When I come across something heinous or disturbing, I put myself in the shoes of its practitioners. Things were different in Potter’s time. There were no veterinarians; spaying and neutering was not a thing. It’s unlikely Potter killed those kittens himself. He probably got donations from farmers, who felt the need to practice a certain amount of feline population control. Potter probably got started with standard taxidermy, a practice that sometimes involved the preservation of clients’ beloved pets. He was a product of his time and his culture, desensitized to the gruesome nature of work that probably was, at least, an engaging outlet for his creativity. One could argue that if farm kittens had to die either way, his work wasn’t strictly unethical. Just icky.
Still.
I’d like to think that I, presented with such career option, would have taken a step back. I’d like to think I would have insisted on preserving my sensitivity for the beautiful and the good. I’d like to think I would have said, “I get that it’s ethically murky, and that everyone else is on board, and that I have plausible deniability, and you gotta do something for a living. But I, personally, will not skin kittens.”
If you wake up one day and find you’re skinning kittens for a living, your life may have taken a wrong turn.
Kind of like now. A young human being is even more valuable than a young cat. If you’re cavalier about children’s bodily integrity, turning a blind eye to, or applauding, or even rushing to strip them of their organs or sections of their skin, whatever your murky ethical justification, whatever the complex cultural cocktail in which you swim, your life may have taken a wrong turn.
Fish don’t know they’re wet, but people can learn they’re repeating history. Let’s leave children alone and whole as we work through our era’s culturally bound illnesses and culturally bound solutions, our gay eugenics, our witch hunts, our Medieval meowing, our bloodletting, our lobotomy, our Satanic panic.

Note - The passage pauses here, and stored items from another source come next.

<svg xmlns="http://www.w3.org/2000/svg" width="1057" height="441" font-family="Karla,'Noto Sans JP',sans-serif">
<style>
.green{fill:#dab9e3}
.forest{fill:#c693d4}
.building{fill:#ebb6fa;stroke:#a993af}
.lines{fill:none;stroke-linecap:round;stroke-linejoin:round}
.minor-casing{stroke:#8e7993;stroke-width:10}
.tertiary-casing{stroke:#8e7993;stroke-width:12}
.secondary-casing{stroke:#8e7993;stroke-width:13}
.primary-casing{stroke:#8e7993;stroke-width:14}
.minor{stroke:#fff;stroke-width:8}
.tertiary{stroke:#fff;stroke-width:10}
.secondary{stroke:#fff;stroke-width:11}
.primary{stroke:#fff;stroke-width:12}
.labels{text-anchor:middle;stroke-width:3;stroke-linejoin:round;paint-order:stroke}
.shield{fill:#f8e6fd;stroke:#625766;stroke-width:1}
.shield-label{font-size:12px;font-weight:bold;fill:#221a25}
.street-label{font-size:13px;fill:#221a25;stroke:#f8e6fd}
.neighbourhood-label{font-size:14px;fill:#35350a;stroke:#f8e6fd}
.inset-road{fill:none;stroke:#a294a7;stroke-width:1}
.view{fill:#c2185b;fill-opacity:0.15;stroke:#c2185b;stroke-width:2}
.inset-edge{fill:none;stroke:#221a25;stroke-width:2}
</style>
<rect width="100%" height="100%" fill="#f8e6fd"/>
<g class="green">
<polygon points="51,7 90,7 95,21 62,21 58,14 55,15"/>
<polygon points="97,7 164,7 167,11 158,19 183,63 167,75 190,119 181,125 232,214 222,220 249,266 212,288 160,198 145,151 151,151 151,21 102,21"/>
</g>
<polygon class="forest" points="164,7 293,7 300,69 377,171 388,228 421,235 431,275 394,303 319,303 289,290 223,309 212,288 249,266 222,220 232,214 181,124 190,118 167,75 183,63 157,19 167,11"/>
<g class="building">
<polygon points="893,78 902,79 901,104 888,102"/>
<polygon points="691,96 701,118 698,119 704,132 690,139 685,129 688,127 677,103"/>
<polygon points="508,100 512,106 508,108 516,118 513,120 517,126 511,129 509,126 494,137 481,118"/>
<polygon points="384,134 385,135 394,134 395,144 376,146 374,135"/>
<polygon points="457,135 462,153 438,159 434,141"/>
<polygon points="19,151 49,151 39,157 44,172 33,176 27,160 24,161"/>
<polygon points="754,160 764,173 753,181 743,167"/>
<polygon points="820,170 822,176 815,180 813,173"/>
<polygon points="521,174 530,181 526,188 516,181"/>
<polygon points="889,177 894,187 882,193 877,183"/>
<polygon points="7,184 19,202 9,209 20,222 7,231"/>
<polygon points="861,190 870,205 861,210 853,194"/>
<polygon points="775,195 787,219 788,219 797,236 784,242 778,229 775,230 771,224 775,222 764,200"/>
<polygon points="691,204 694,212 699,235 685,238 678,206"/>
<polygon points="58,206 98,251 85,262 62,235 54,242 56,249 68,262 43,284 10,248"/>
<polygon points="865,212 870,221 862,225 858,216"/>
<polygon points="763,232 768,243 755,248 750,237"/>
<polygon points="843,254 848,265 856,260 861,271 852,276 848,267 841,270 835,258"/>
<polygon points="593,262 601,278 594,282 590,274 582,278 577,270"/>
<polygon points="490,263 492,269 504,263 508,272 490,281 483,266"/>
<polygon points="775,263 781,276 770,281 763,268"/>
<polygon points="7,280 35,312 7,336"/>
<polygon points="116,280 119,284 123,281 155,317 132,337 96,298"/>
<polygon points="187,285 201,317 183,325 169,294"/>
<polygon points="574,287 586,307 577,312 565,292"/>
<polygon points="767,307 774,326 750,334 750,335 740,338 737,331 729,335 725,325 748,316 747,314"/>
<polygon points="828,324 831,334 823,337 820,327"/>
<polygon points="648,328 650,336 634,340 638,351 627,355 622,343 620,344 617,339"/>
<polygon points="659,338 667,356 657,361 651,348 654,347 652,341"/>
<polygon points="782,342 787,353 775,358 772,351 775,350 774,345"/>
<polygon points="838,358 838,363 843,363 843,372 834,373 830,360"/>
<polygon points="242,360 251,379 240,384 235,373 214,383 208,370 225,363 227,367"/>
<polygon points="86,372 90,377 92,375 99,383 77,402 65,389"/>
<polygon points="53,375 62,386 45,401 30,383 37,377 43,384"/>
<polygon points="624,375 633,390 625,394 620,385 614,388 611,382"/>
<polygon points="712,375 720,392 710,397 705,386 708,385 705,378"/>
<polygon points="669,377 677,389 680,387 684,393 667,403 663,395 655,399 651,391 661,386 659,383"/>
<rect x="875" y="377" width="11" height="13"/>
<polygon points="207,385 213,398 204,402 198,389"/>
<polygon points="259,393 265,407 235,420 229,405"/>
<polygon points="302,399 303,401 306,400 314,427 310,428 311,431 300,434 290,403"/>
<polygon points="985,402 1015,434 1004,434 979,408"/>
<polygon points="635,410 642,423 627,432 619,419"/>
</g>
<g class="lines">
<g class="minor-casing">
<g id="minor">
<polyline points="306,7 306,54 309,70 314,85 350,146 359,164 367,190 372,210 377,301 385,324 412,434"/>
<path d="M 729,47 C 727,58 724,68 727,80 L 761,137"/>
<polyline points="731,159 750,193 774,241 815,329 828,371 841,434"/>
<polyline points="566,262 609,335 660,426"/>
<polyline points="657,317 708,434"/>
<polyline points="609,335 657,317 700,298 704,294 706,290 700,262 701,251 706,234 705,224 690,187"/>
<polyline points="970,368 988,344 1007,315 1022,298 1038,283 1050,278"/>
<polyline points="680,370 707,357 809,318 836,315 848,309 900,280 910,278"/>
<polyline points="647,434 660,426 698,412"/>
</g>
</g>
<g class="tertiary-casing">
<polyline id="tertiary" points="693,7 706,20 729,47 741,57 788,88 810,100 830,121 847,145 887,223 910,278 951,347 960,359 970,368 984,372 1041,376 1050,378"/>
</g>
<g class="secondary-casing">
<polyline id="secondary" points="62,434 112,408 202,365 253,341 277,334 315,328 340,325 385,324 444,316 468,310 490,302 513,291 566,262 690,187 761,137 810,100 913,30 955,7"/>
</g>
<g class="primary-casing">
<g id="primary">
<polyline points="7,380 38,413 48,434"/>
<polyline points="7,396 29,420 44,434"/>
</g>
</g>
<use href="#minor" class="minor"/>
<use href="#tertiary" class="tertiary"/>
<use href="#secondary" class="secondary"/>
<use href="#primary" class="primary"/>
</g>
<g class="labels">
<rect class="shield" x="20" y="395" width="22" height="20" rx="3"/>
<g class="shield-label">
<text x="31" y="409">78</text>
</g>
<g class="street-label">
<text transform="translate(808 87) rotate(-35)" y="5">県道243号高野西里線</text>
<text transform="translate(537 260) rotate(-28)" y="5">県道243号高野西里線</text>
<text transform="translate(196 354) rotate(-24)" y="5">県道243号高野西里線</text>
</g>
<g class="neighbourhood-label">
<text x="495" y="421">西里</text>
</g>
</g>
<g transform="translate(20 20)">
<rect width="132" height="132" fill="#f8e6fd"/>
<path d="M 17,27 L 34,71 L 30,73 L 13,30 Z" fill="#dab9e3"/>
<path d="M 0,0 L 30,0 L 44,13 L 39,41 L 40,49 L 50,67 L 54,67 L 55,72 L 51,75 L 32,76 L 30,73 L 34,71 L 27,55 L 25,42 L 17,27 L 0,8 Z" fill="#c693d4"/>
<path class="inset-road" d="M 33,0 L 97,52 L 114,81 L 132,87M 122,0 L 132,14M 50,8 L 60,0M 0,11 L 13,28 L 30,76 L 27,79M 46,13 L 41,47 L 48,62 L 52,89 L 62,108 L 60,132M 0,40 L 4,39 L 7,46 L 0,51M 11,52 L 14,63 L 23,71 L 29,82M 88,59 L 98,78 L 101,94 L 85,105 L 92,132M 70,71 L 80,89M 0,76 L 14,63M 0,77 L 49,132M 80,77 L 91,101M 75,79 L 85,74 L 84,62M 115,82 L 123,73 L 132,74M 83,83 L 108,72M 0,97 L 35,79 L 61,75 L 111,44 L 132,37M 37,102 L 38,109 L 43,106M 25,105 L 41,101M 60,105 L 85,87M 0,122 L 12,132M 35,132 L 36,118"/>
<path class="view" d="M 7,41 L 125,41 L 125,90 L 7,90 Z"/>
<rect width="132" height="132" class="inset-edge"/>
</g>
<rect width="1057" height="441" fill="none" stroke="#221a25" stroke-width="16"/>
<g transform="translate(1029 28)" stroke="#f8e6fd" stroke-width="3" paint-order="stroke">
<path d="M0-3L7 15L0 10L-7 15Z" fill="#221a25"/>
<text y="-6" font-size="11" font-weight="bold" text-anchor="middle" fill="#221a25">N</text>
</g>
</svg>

Shannon Thrace is a creative nonfiction writer and IT professional who's passionate about philosophy, ethics, unplugging and seeing the world. Her memoir 18 Months, on the unraveling of her fifteen-year relationship when her husband came out as transgender, is now available on Amazon.
Agreed. We have to step back and think BEFORE we cut off healthy body parts and inject synthetic chemicals into perfectly healthy teenage bodies. Shouldn't there be a really compelling reason for any such treatments? Why are people not thinking about this?
what an original slant on the usually depressing topic of transing kids. cute victorian kitten taxidermy! brilliant, insightful, thought provoking. thank you. your writing rocks.